The main agents that are in clinical trial to possibly replace tamoxifen in post-menopausal women are the oestrogen-lowering drugs known as “aromatase inhibitors”. There are three of them currently in use in the treatment of advanced breast cancer, letrazole ("Femara"), anastrozole ("Arimidex"), and exemestane (“Aromasin”).
The main trial in early breast cancer is the ATAC (‘Arimidex’, Tamoxifen, Alone or in Combination) Trial. The early results of this trial have received considerable publicity in the Australian press, and indeed the results are promising. In this trial, over 9000 women were randomised in a double-blind fashion (neither the women nor the investigators knew who was getting what, to avoid any sort of bias). They received either tamoxifen, anastrazole or both drugs together.
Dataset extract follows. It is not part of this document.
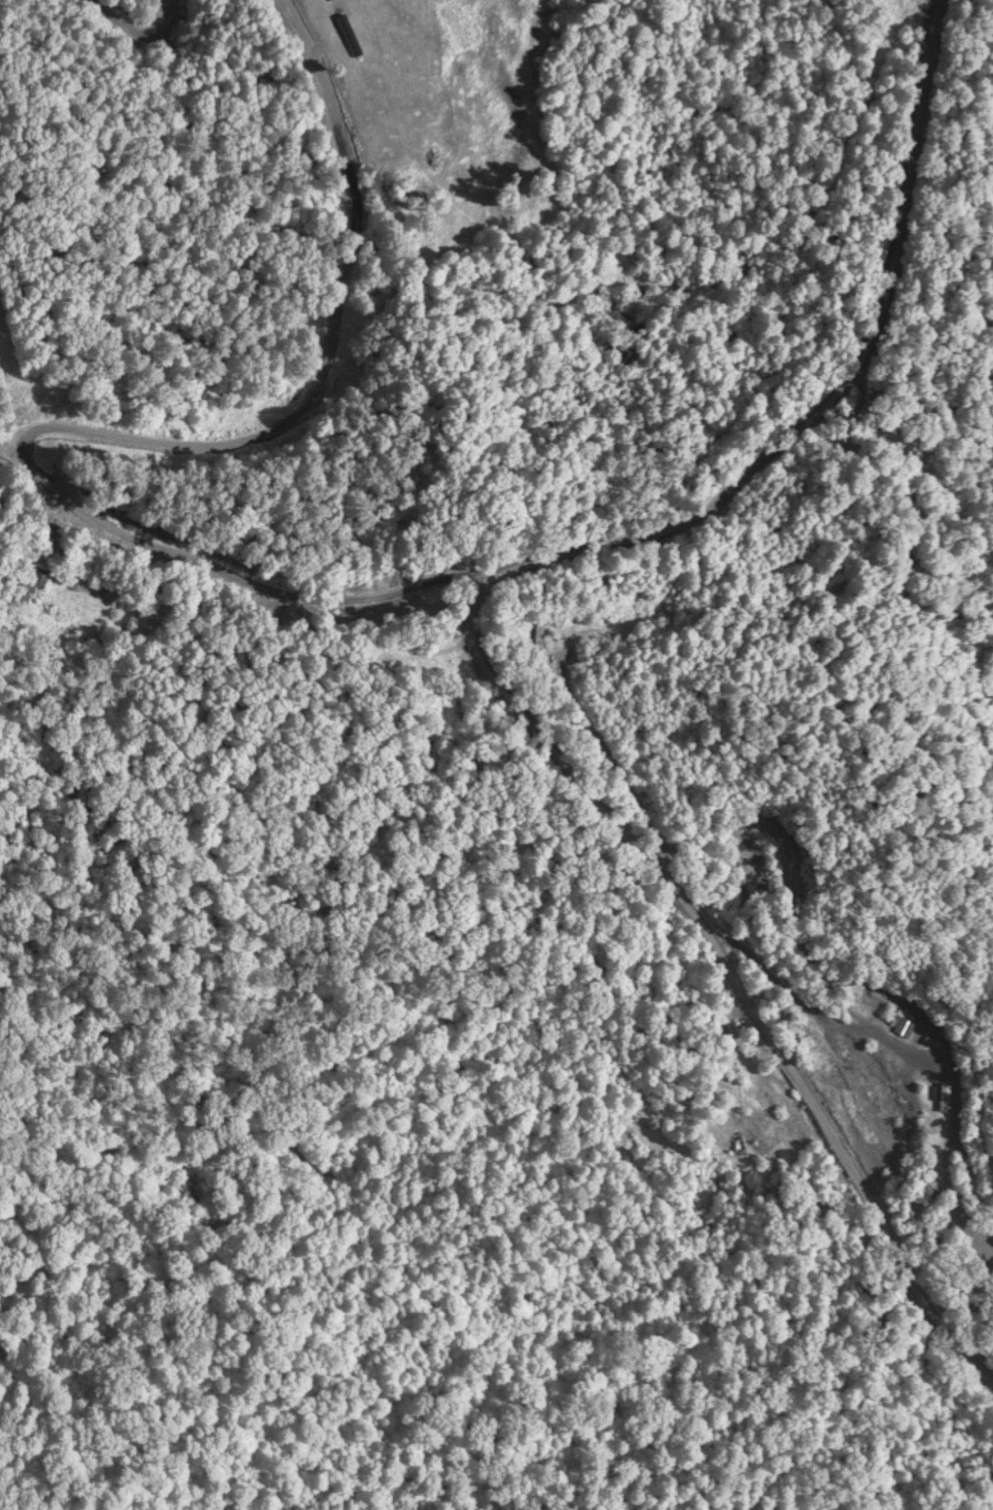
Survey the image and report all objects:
building: (538, 637)
road: (554, 653)
building: (901, 1023)
building: (759, 1119)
At 4 years of follow up the study shows that in the anastrazole-only arm there were statistically significant data to support:
Fewer recurrences of breast cancer
Improved disease-free survival
Fewer hot flashes
Less vaginal bleeding
Less endometrial cancer
Less thromobotic events
More bone fractures from osteoporosis
However, these data are considered by most experts to be too early to recommend an overall change from tamoxifen to anastrazole in the adjuvant treatment of early breast cancer. Remember that the trial was confined to post-menopausal women with an average age of 65. Also, remember that tamoxifen has a 30-year track-record of safety.
The end-point of most relevance in these studies of adjuvant treatment in early breast cancer is overall survival. This will probably not be known for another 4-5 years. However, if the differences in disease-free survival are maintained, it may be that anastrazole comes on to the Australian Pharmaceutical Benefits Scheme (PBS) for use in early breast cancer some time in the next few years. Currently it is only available for the treatment of advanced breast cancer in post-menopausal women.
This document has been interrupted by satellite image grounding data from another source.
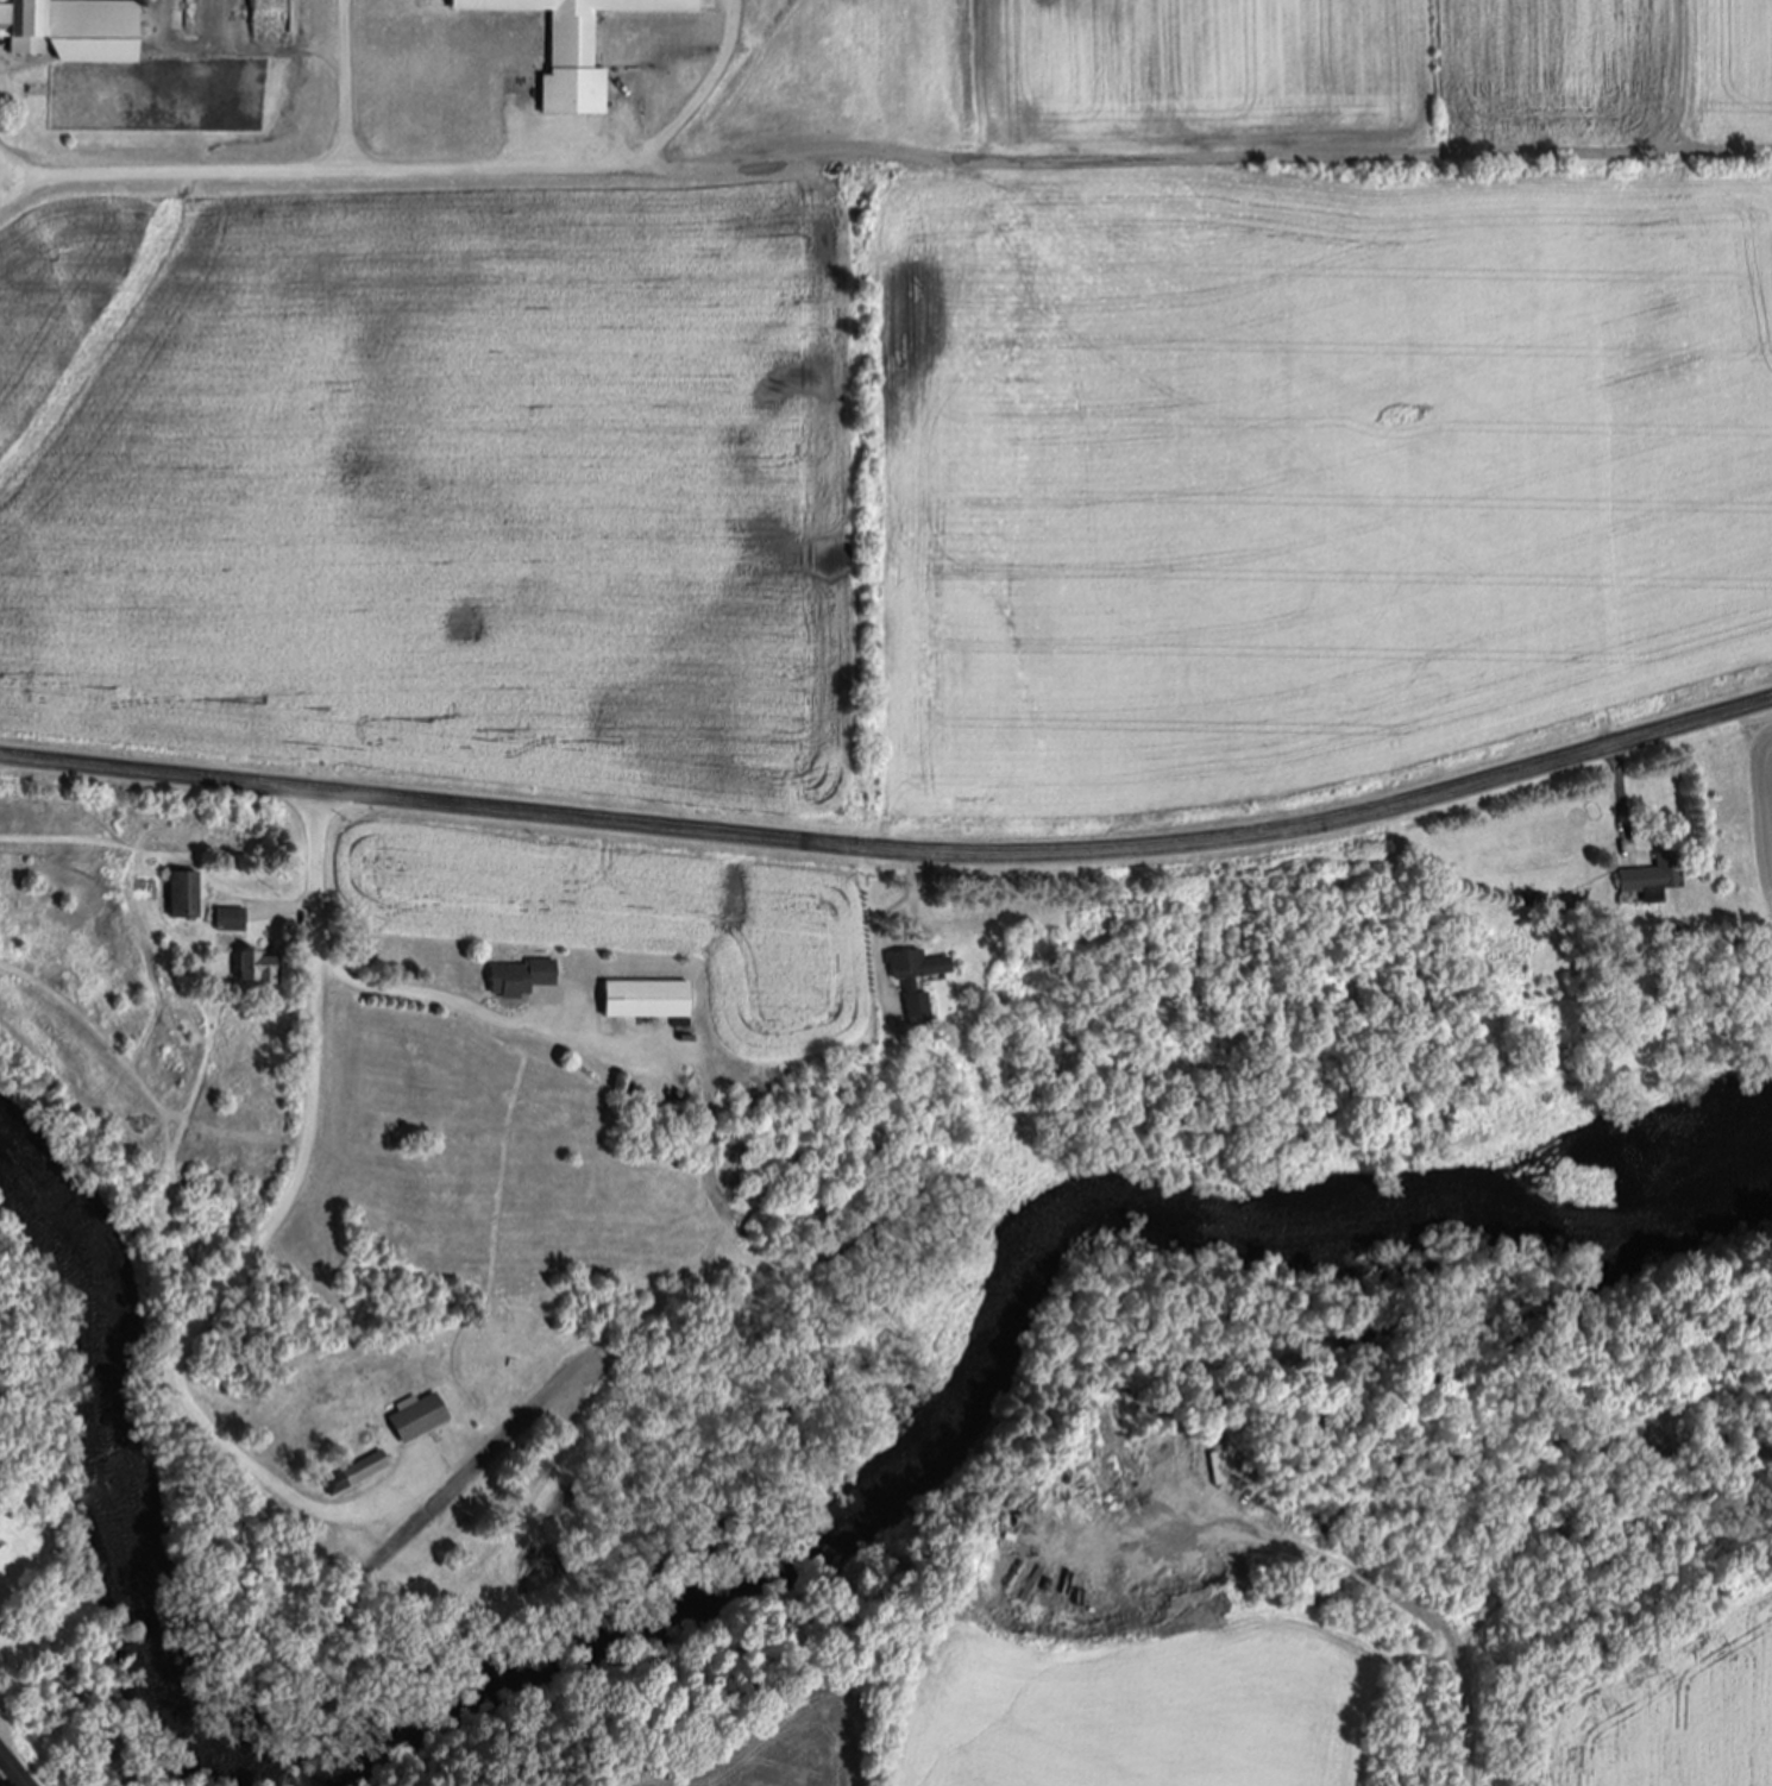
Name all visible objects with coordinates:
building: (73, 31)
building: (575, 45)
road: (338, 85)
road: (8, 162)
road: (587, 166)
road: (166, 172)
road: (1618, 798)
road: (893, 850)
building: (1653, 879)
building: (185, 896)
road: (294, 906)
building: (231, 921)
road: (879, 921)
building: (258, 969)
building: (524, 979)
building: (908, 987)
building: (650, 1000)
road: (483, 1015)
road: (286, 1198)
river: (1200, 1217)
building: (420, 1418)
building: (356, 1475)
river: (121, 1481)
road: (1382, 1589)
river: (562, 1662)
road: (10, 1773)
road: (7, 1781)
For more information on the aromatase inhibitors, including how they work, CLICK HERE
Can tamoxifen make some breast cancers worse?
A Swedish group have reported in th journal “Cancer Research” (September 2005) that a particular subset of women may not benefit from tamoxifen, even if their tumours are estrogen-sensitive (that is, positive for the estrogen receptor). These particular women had breast cancers that were strongly expressing another protein that regulates cell division, called Cyclin D1. There was a suggestion in this study that tamoxifen may act as a stimulatory hormone in this subset of tumours, rather than as an inhibitory drug.
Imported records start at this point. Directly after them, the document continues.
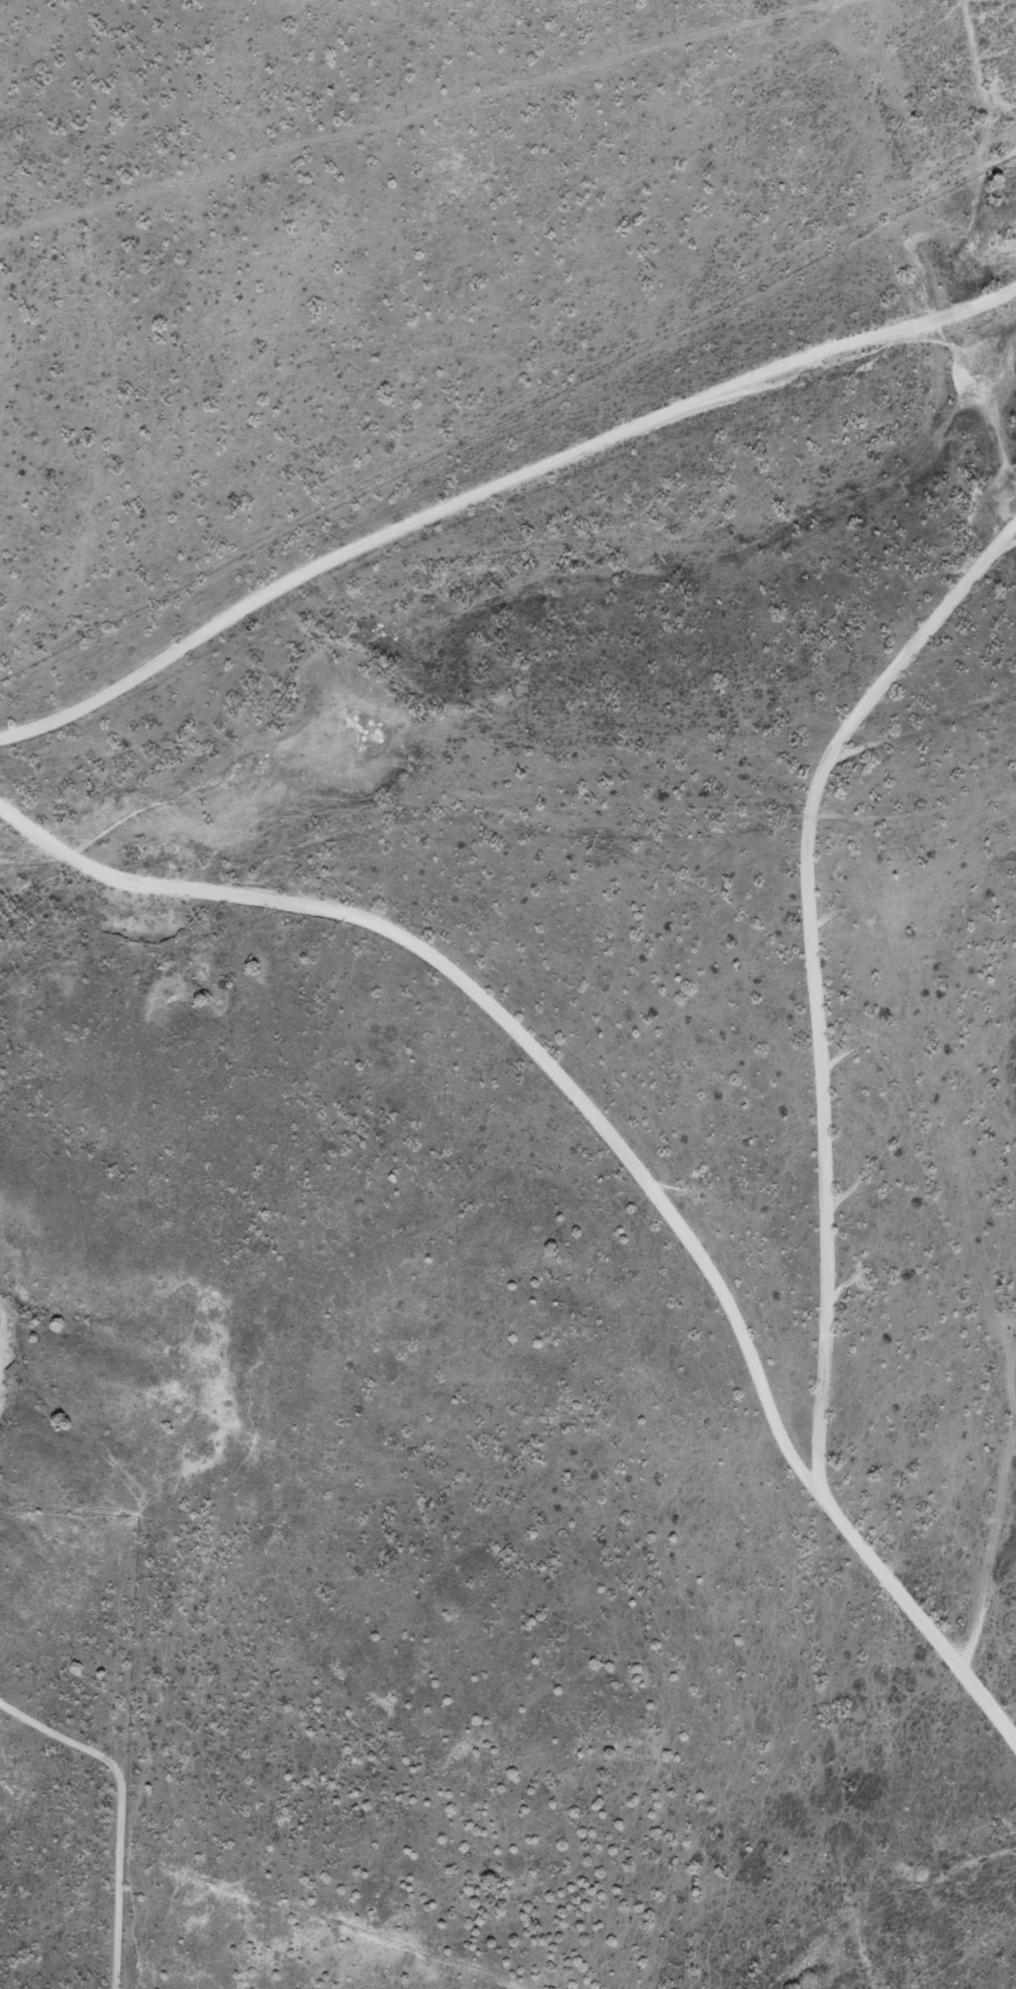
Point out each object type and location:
road: (489, 492)
road: (514, 846)
road: (941, 908)
road: (942, 1064)
road: (918, 1787)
This study is small, on just 500 women, whereas the data showing benefits of tamoxifen have been generated from over 30,000 women.
Cyclin D1 is not routinely measured in pathology laboratories, and this study is not a reason to start doing it. Rather, it is a juatification to see if other groups and laboratories can replicate the findings. At present, the report must be regarded as preliminary.
Further information may be found at:
http://www.bci.org.au/public/news/media/0905_1media.htm or HERE
Contraception and tamoxifen
In women who are still having regular menstrual periods it is possible to fall pregnant while taking tamoxifen. As tamoxifen may potential harm the development of a tiny embryo we would recommend a termination if pregnancy did occur while tamoxifen was being taken. Obviously it is better to avoid this possibility. Probably the best contraceptive in this setting, for women who have had children, is an intra-uterine device like "Mirena" which produces a local progesterone hormone. This is a highly specialised subject and one on which you should seek specialist advice. You should not take the oral contraceptive pill while taking tamoxifen.